EXERCISE REQUIREMENTS:
Your output must match the records exactly, line for line.

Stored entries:
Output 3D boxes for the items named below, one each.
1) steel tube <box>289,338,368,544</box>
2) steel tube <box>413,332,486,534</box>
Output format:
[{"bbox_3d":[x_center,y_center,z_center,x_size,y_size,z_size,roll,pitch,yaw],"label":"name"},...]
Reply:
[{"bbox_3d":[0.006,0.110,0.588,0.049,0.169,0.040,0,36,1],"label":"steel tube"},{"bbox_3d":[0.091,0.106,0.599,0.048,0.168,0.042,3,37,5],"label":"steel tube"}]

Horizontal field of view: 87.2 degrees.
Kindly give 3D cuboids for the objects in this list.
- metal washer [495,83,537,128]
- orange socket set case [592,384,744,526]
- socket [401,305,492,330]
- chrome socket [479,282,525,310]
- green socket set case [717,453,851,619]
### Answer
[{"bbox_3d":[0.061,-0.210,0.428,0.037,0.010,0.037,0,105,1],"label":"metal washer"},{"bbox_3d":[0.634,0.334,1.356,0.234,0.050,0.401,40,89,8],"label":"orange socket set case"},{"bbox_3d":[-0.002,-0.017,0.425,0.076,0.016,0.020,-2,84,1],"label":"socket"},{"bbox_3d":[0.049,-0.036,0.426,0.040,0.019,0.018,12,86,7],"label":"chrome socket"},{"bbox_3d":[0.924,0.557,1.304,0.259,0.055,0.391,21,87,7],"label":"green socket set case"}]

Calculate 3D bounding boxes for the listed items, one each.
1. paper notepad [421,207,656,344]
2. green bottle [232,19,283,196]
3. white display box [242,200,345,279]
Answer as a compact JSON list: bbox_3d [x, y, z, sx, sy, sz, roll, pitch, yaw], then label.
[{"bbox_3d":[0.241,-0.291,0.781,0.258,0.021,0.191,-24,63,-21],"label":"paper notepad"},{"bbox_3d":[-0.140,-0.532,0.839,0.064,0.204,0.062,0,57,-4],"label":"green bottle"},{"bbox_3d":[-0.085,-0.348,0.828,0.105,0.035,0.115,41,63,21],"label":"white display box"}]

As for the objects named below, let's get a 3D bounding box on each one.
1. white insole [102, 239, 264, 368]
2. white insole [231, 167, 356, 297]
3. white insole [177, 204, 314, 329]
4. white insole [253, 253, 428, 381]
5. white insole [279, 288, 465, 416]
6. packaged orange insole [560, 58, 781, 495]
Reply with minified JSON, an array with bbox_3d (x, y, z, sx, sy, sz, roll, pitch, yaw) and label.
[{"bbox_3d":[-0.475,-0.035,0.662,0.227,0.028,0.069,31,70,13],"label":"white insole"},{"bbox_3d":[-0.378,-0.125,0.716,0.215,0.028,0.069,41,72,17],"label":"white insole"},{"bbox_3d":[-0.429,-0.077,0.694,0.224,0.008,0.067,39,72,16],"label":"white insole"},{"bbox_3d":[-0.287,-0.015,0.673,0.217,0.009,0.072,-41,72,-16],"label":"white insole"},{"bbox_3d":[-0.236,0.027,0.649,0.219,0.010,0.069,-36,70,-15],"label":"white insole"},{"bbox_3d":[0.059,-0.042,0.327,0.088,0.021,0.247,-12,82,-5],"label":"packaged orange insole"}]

RESPONSE TO THE EXERCISE:
Output 3D boxes for the items named below, one each.
1) steel tube <box>289,338,368,544</box>
2) steel tube <box>413,332,486,534</box>
Output format:
[{"bbox_3d":[x_center,y_center,z_center,x_size,y_size,z_size,roll,pitch,yaw],"label":"name"},...]
Reply:
[{"bbox_3d":[0.006,0.110,0.588,0.049,0.169,0.040,0,36,1],"label":"steel tube"},{"bbox_3d":[0.091,0.106,0.599,0.048,0.168,0.042,3,37,5],"label":"steel tube"}]

Horizontal field of view: 87.2 degrees.
Kindly give 3D cuboids for the objects in this list.
- metal washer [495,83,537,128]
- orange socket set case [592,384,744,526]
- socket [401,305,492,330]
- chrome socket [479,282,525,310]
- green socket set case [717,453,851,619]
### Answer
[{"bbox_3d":[0.061,-0.210,0.428,0.037,0.010,0.037,0,105,1],"label":"metal washer"},{"bbox_3d":[0.634,0.334,1.356,0.234,0.050,0.401,40,89,8],"label":"orange socket set case"},{"bbox_3d":[-0.002,-0.017,0.425,0.076,0.016,0.020,-2,84,1],"label":"socket"},{"bbox_3d":[0.049,-0.036,0.426,0.040,0.019,0.018,12,86,7],"label":"chrome socket"},{"bbox_3d":[0.924,0.557,1.304,0.259,0.055,0.391,21,87,7],"label":"green socket set case"}]

Calculate 3D bounding boxes for the listed items, one each.
1. paper notepad [421,207,656,344]
2. green bottle [232,19,283,196]
3. white display box [242,200,345,279]
Answer as a compact JSON list: bbox_3d [x, y, z, sx, sy, sz, roll, pitch, yaw], then label.
[{"bbox_3d":[0.241,-0.291,0.781,0.258,0.021,0.191,-24,63,-21],"label":"paper notepad"},{"bbox_3d":[-0.140,-0.532,0.839,0.064,0.204,0.062,0,57,-4],"label":"green bottle"},{"bbox_3d":[-0.085,-0.348,0.828,0.105,0.035,0.115,41,63,21],"label":"white display box"}]

As for the objects named below, let's get a 3D bounding box on each one.
1. white insole [102, 239, 264, 368]
2. white insole [231, 167, 356, 297]
3. white insole [177, 204, 314, 329]
4. white insole [253, 253, 428, 381]
5. white insole [279, 288, 465, 416]
6. packaged orange insole [560, 58, 781, 495]
Reply with minified JSON, an array with bbox_3d (x, y, z, sx, sy, sz, roll, pitch, yaw) and label.
[{"bbox_3d":[-0.475,-0.035,0.662,0.227,0.028,0.069,31,70,13],"label":"white insole"},{"bbox_3d":[-0.378,-0.125,0.716,0.215,0.028,0.069,41,72,17],"label":"white insole"},{"bbox_3d":[-0.429,-0.077,0.694,0.224,0.008,0.067,39,72,16],"label":"white insole"},{"bbox_3d":[-0.287,-0.015,0.673,0.217,0.009,0.072,-41,72,-16],"label":"white insole"},{"bbox_3d":[-0.236,0.027,0.649,0.219,0.010,0.069,-36,70,-15],"label":"white insole"},{"bbox_3d":[0.059,-0.042,0.327,0.088,0.021,0.247,-12,82,-5],"label":"packaged orange insole"}]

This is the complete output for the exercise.